Twice now while setting up my Windows XP computer to use equipment I already own, I have received the following error message: "Software has not passed Windows LOGO TEST to verify its compatibility with Windows XP, continuing your installation may impair or destabilize the correct operation of your system."
First it was while trying to set up my scanner, a Visioneer 8100. The solution was to have Visioneer send me a new CD. Now the real problem: After trying to set up my Largan Chameleon digital camera, I received the same message as above. In calling Largan, I was told they have been using that download for the past year and have not have had any trouble, I was to ignore the message and continue with the installation.
I have tried to get through to Microsoft regarding the message but I keep going in circles when using their Microsoft.com site. I guess I am gun-shy in taking Largan's instructions when I don't have any idea what that error message means. I have visions of a month from now something going wrong and being told by Microsoft "We told you," and Largan telling me, "Sorry."

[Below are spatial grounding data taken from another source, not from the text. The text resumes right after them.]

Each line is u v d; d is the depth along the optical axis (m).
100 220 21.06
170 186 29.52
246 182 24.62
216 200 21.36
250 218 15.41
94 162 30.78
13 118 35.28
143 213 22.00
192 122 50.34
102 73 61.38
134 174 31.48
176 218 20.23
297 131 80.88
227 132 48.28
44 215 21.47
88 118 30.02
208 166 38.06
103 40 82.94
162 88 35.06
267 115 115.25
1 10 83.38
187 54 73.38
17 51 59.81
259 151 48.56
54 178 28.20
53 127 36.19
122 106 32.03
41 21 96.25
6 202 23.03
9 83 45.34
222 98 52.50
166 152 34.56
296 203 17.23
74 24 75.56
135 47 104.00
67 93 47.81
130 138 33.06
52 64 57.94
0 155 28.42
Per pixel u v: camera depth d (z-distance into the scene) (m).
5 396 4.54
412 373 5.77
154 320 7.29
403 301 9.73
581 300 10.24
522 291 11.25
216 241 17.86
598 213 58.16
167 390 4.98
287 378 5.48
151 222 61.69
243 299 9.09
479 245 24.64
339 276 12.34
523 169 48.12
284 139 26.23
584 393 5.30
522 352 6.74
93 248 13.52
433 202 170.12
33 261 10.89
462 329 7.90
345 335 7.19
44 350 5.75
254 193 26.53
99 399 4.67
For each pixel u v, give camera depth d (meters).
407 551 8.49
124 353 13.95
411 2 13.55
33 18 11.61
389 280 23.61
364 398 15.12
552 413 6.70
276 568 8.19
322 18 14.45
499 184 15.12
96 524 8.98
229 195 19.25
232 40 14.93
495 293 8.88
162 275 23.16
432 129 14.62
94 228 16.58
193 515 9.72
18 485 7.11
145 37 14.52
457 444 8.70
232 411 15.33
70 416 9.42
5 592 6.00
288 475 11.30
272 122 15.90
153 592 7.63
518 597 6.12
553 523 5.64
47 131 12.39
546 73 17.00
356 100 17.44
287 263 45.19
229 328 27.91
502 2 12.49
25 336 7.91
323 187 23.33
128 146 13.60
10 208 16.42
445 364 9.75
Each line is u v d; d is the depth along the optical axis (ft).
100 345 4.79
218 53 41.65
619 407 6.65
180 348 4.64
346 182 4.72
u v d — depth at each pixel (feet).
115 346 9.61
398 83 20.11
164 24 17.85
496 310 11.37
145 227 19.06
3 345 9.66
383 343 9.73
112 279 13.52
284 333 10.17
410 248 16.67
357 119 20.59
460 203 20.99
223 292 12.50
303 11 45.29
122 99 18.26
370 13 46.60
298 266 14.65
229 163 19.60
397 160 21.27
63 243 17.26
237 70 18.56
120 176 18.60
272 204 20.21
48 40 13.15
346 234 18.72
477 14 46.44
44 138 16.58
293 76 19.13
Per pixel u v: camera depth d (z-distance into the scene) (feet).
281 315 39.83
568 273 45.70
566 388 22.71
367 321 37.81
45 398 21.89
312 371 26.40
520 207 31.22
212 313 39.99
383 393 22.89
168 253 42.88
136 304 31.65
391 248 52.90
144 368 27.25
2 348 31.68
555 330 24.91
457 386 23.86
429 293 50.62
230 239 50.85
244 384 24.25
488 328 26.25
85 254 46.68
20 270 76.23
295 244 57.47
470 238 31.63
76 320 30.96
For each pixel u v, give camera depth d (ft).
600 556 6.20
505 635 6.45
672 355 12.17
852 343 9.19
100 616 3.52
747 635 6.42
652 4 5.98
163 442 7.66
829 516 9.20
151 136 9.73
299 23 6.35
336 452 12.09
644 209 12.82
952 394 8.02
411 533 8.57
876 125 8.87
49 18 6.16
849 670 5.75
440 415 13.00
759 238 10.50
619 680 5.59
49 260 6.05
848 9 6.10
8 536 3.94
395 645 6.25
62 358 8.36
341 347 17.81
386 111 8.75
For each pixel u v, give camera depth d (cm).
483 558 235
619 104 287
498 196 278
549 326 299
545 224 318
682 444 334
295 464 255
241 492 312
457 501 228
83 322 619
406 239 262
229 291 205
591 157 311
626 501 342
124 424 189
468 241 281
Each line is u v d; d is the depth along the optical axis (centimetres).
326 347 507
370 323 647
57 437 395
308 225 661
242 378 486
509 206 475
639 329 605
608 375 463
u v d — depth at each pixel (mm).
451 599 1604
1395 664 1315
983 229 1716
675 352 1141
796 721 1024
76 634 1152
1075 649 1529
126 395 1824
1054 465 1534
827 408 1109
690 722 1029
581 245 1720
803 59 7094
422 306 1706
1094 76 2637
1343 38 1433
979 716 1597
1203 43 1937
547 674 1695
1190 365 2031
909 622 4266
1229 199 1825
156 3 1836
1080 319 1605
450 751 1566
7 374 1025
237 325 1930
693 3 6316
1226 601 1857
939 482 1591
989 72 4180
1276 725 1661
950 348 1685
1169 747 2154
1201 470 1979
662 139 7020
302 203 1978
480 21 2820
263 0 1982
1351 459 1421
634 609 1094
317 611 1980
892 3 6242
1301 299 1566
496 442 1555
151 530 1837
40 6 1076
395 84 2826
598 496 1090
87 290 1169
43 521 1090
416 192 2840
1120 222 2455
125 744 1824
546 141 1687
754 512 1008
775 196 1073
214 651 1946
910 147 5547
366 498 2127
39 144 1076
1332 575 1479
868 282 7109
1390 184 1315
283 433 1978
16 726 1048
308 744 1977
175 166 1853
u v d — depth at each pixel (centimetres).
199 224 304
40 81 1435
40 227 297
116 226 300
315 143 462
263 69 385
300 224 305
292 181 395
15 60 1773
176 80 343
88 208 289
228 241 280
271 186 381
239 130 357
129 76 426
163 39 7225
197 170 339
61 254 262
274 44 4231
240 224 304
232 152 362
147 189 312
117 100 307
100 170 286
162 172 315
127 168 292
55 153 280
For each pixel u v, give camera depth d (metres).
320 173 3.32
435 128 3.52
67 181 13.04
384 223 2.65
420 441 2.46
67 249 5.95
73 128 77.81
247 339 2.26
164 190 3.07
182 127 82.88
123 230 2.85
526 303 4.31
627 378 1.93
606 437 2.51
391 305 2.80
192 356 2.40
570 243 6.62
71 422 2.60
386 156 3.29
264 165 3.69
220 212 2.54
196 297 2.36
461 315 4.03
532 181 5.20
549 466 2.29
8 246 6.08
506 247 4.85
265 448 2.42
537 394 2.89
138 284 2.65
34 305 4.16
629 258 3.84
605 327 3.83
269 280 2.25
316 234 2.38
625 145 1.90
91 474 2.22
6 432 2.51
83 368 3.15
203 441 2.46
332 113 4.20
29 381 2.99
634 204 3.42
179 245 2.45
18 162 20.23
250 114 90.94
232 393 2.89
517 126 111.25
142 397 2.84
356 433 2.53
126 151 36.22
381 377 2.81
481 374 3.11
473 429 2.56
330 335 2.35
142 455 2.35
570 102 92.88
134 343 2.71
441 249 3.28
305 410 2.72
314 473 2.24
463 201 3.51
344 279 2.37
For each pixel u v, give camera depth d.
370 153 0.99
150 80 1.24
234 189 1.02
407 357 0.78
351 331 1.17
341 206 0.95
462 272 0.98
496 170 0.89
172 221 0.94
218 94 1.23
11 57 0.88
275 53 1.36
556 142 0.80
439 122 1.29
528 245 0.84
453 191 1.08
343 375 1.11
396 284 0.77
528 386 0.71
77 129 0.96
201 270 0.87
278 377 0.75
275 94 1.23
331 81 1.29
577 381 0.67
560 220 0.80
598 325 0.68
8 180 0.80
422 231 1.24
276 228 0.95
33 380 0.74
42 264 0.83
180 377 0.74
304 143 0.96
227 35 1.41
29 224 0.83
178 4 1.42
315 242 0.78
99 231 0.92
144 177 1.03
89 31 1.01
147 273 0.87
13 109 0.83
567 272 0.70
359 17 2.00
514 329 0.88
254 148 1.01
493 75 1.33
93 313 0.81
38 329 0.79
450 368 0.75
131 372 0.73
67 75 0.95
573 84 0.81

Welcome to a very large and needlessly worried club. That heavy-handed and frightening warning is part of Microsoft's strategy to pressure deep-pocketed companies that create software and hardware to pay various fees to Microsoft in order to have drivers for their products included in future versions of Windows.
It's a scare tactic because Windows XP is so closely related to the earlier Windows 2000 software that just about any product that would work in Windows 2000 will work in XP.
Ignore the fear-mongering and just go ahead and load the drivers. If they worked in an earlier edition of the software, they almost certainly will work with Windows XP.
Besides, if there is a problem, Windows XP comes with a built-in antidote in the form of the System Restore feature that can restore the computer to the exact state it was in at any point before something went wrong.
Click on Start and then All Programs and Accessories and System Tools to reach the System Restore tool. When there, create a point for the current moment and then go ahead with the installation and just ignore your operating system's built-in scare tactics.